While you’re home with your child with autism, pick a few goals that are really important to you–ones that will bring pride or joy to your child. These goals can be new communication (pick 2-3 words/signs, communication cards), play goals with siblings, play goals alone, eating goals, or self care. Think about things you’d like your child to be able to do. Observe your child and write down all the steps they would need to know in order to accomplish the full goal. From there, you’ll pick the first step of the goal. Teach, teach, teach until that first step is learned. After you see success on the first step, move to the next. You may not get to the full goal by the end of Shelter in Place but your child will be learning!
Tip #4: Celebrate Success
It’s so easy to become frustrated with each other during Shelter in Place. I mean, we’ve all seen the Shining… Staying in place can be filled with wonderful family moments, as well as some pretty real human moments. To help your child with autism know what they are doing well, make it a point to praise them! Try to find 10 positives a day to praise your child. Knowing that they are doing something correctly gives your child the confidence to continue their positive behaviors. And hey, while you’re at it, maybe thank your husband or wife for dumping clothes in the hamper not the floor.

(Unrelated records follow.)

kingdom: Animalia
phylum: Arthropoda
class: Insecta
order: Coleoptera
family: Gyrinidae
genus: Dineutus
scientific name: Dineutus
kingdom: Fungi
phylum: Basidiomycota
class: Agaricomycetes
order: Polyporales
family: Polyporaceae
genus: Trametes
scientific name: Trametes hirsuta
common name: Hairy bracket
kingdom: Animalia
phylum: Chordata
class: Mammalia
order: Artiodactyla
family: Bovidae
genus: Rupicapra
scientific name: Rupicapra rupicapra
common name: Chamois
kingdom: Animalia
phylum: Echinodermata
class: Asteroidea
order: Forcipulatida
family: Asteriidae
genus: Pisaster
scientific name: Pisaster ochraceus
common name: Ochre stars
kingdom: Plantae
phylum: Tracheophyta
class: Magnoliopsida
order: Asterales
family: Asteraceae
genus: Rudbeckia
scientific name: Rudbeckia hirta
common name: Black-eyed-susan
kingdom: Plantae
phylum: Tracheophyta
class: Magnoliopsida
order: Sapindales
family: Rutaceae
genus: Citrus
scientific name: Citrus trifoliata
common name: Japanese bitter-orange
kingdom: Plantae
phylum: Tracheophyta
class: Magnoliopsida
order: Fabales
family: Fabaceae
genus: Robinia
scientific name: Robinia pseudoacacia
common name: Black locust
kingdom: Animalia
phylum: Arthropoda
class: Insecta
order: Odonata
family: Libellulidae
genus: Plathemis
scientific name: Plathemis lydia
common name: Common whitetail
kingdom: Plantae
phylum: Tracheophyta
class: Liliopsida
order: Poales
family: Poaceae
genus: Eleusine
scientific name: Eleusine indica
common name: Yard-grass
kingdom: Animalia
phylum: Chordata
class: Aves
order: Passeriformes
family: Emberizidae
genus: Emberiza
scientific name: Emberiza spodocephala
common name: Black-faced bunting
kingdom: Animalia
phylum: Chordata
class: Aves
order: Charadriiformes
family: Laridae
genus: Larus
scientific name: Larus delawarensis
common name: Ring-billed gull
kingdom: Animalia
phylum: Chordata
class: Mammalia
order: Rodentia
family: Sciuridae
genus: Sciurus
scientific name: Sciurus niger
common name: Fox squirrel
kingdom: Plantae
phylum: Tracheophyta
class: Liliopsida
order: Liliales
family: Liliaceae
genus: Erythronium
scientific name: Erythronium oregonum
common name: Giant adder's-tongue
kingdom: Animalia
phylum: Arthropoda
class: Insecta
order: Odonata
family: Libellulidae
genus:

Tip #5: Remember Functions of Behavior
Over the course of the winter, I wrote about the functions of behavior. I explained how everything happens for a reason and how in ABA we use four categories to explain why behavior happens. These categories are attention, escape, access to tangibles/activities, and automatic. During your time at home with your child, if a problem behavior occurs start to observe it the best you can to find the function. Here’s a quick guide:
- Attention: Parent is busy-problem behavior occurs, parent provides either positive or negative attention
- Escape: Parent requests-behavior occurs, parent removes demand
- Access: Child requests an item or activity-behavior occurs, parent gives access
- Automatic: this one is complicated, please reference my previous blog here
Once you notice what your child wants with their tantrums or problem behavior, it’s important to do two things. First, try to be preventative and fill them up with what they want before the behavior occurs, when feasible (for escape this is lots of breaks/attention & access is self-explainable). Then, if the problem behavior still occurs, do not give your child the consequence they are seeking. You don’t want to reinforce bad behavior. Stay consistent and sooner, rather than later, your child will realize the behavior isn’t working and it will go down. Also, remember to teach language skills to help your child request their needs more safely!
Tip #6: Give Yourself a Break
Life is disrupted for pretty much everyone right now. It’s easy to start your day with a plan only to have that plan change–sometimes only minutes into the day! It could be from work, your child’s particular mood at the moment, or that you yourself are just having a bad day. Try hard not to judge yourself and instead provide grace. Say kind things to yourself when you’re struggling and make sure you’re carving breaks out for yourself. These should be things you love to do. Mine look like naps, a kid-free hour, and running. If I’m overwhelmed I look to when I can schedule a me moment in. I hope you can too.